With the introduction of a new liaison for the Ithaca City school district (ICSD), Cornell has officially established an official representative for its outreach efforts to improve conditions for the City’s students. The provost committee has named Cal Walker, former associate director of the Learning Strategies Center, as the first liaison for the school district. Walker has worked for Cornell for the past 14 years, but has been active in the Ithaca community — specifically the school district — for the past 31 years.
Walker has been tutoring students since 1976. His passion for improving school conditions led him to co-found Village at Ithaca, a grassroots community based organization formed to “ensue better educational outcomes for students, especially African-American, Latino and low-income students,” Walker said.
In his new position, Walker is excited to pursue his passion with the University. As an employee, he realizes the tremendous opportunities the university can provide.
“Having worked at Cornell since 1993, I have an appreciation for what it takes for students to succeed at a high level. I understand what they will need in high school in order for them to be successful in college.”
According to Steve Hamilton, associate provost for outreach, the University has a vested interest in improving ICSD. Many members of Cornell’s staff attended or have children who attend Ithaca’s schools. The University wants to do its best to provide its employees and their children with the best possible education.
“Cornell is vitally interested in ensuring that the Ithaca school district is an excellent educational experience for students and families. It affects recruiting of staff and administrators who want their kids to have a great education,” Walker said.
Cornell, along with ICSD, has an even more ambitious goal of completely eliminating race, class and disabilities as predictors of school success.
“That’s an outrageous goal in the sense no one has done that. But it’s very important to try. Through this appointment we’re committing Cornell to help in that effort,” Hamilton said.
According to Walker, historically underrepresented minorities and low-income students tend to graduate at lower level rates and do not do as well academically.
“Nationally, we talk about meeting all needs with ‘No Child Left Behind.’ We are indeed leaving some students behind. We weren’t doing the best we could possibly do,” Walker said.
According to Hamilton, Cornell has about 30 different outreach programs operating to assist ICSD. The provost committee wanted to formalize the partnership between the University and ICSD, so they approved to create a liaison position.
“Cal is a highly respected civic leader in the community. There is no better person to do this work than Cal,” Hamilton said.
While associate director of the Learning Strategies Center, Walker committed himself to help Cornell’s students at the grassroots level. According to Ernie Jolly ’09, co-president of Black Students United, Walker helped him at a personal level, even though they never had an official work relationship.
“Cal Walker has been a mentor and father figure for me since PSP [Pre-freshman Summer Program]. As a young man I look up to him, almost like a father,” Jolly said. “He is very active in the black community and the church community.”

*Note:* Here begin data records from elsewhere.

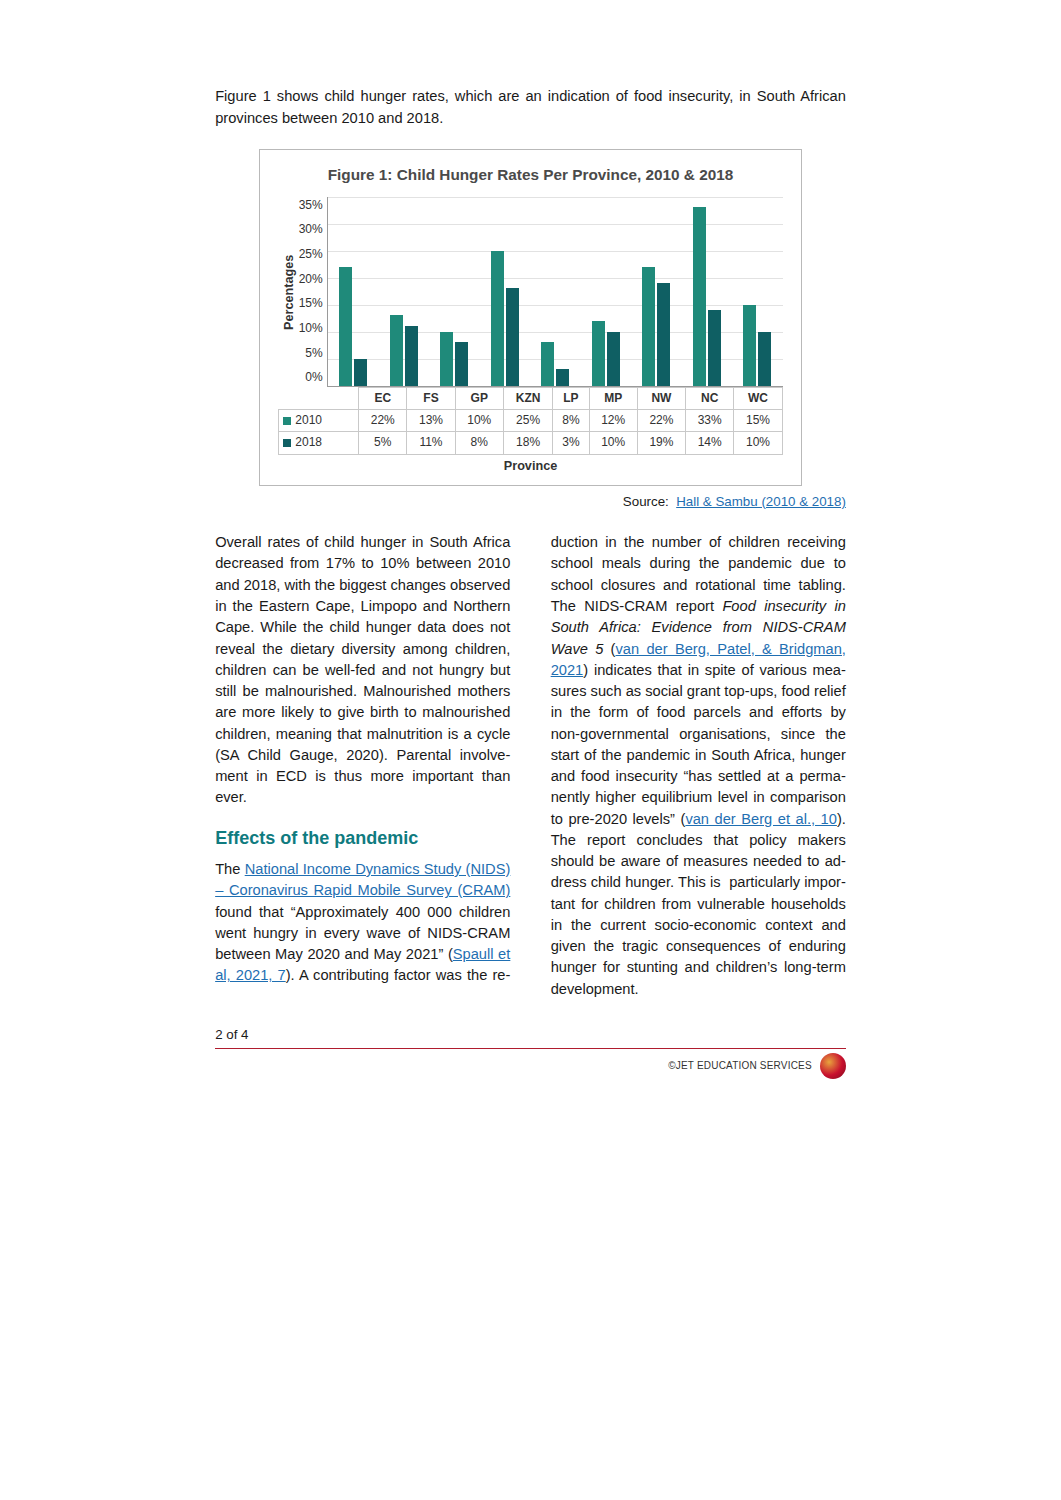Figure 1 shows child hunger rates, which are an indication of food insecurity, in South African provinces between 2010 and 2018.
Figure 1: Child Hunger Rates Per Province, 2010 & 2018
Percentages
35% 30% 25% 20% 15% 10% 5% 0%
| | EC | FS | GP | KZN | LP | MP | NW | NC | WC |
| --- | --- | --- | --- | --- | --- | --- | --- | --- | --- |
| 2010 | 22% | 13% | 10% | 25% | 8% | 12% | 22% | 33% | 15% |
| 2018 | 5% | 11% | 8% | 18% | 3% | 10% | 19% | 14% | 10% |
Province
Source: Hall & Sambu (2010 & 2018)
Overall rates of child hunger in South Africa decreased from 17% to 10% between 2010 and 2018, with the biggest changes observed in the Eastern Cape, Limpopo and Northern Cape. While the child hunger data does not reveal the dietary diversity among children, children can be well-fed and not hungry but still be malnourished. Malnourished mothers are more likely to give birth to malnourished children, meaning that malnutrition is a cycle (SA Child Gauge, 2020). Parental involvement in ECD is thus more important than ever.
Effects of the pandemic
The National Income Dynamics Study (NIDS) – Coronavirus Rapid Mobile Survey (CRAM) found that “Approximately 400 000 children went hungry in every wave of NIDS-CRAM between May 2020 and May 2021” (Spaull et al, 2021, 7). A contributing factor was the reduction in the number of children receiving school meals during the pandemic due to school closures and rotational time tabling. The NIDS-CRAM report Food insecurity in South Africa: Evidence from NIDS-CRAM Wave 5 (van der Berg, Patel, & Bridgman, 2021) indicates that in spite of various measures such as social grant top-ups, food relief in the form of food parcels and efforts by non-governmental organisations, since the start of the pandemic in South Africa, hunger and food insecurity “has settled at a permanently higher equilibrium level in comparison to pre-2020 levels” (van der Berg et al., 10). The report concludes that policy makers should be aware of measures needed to address child hunger. This is particularly important for children from vulnerable households in the current socio-economic context and given the tragic consequences of enduring hunger for stunting and children’s long-term development.
2 of 4
©JET EDUCATION SERVICES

Stephanie Purnell ’10 also first met Cal Walker at the Pre-freshman Summer Program. She ended up getting a job at the Learning Strategies Center and worked closely with him. From her experience, she has a lot of confidence in Cal Walker to exceed the expectations of the liaison position.
“During PSP he was very hands-on even when he wasn’t necessarily supposed to be. Most times people in high positions don’t make time to get really involved but Cal made an honest effort to help students academically and encourage students,” Purnell said. “He made life at Cornell more comfortable for me personally.”
Jolly feels just as confident in Walker’s abilities.
“He will exceed the responsibility,” Jolly said. “That is where his calling is; outreach to the Ithaca students as a leader at the grassroots level.”
“Cal Walker is really fun guy,” Purnell said. “It says a lot when a person can devote so much time to help people.”
Jolly said that he, along with his peers, will never forget Walker’s most famous and used quote “It’s easier to keep up than to catch up.” There is a confident consensus among him and others who know Walker that he will help Ithaca City’s students, especially those from historically underrepresented groups, from finally not needing to catch up.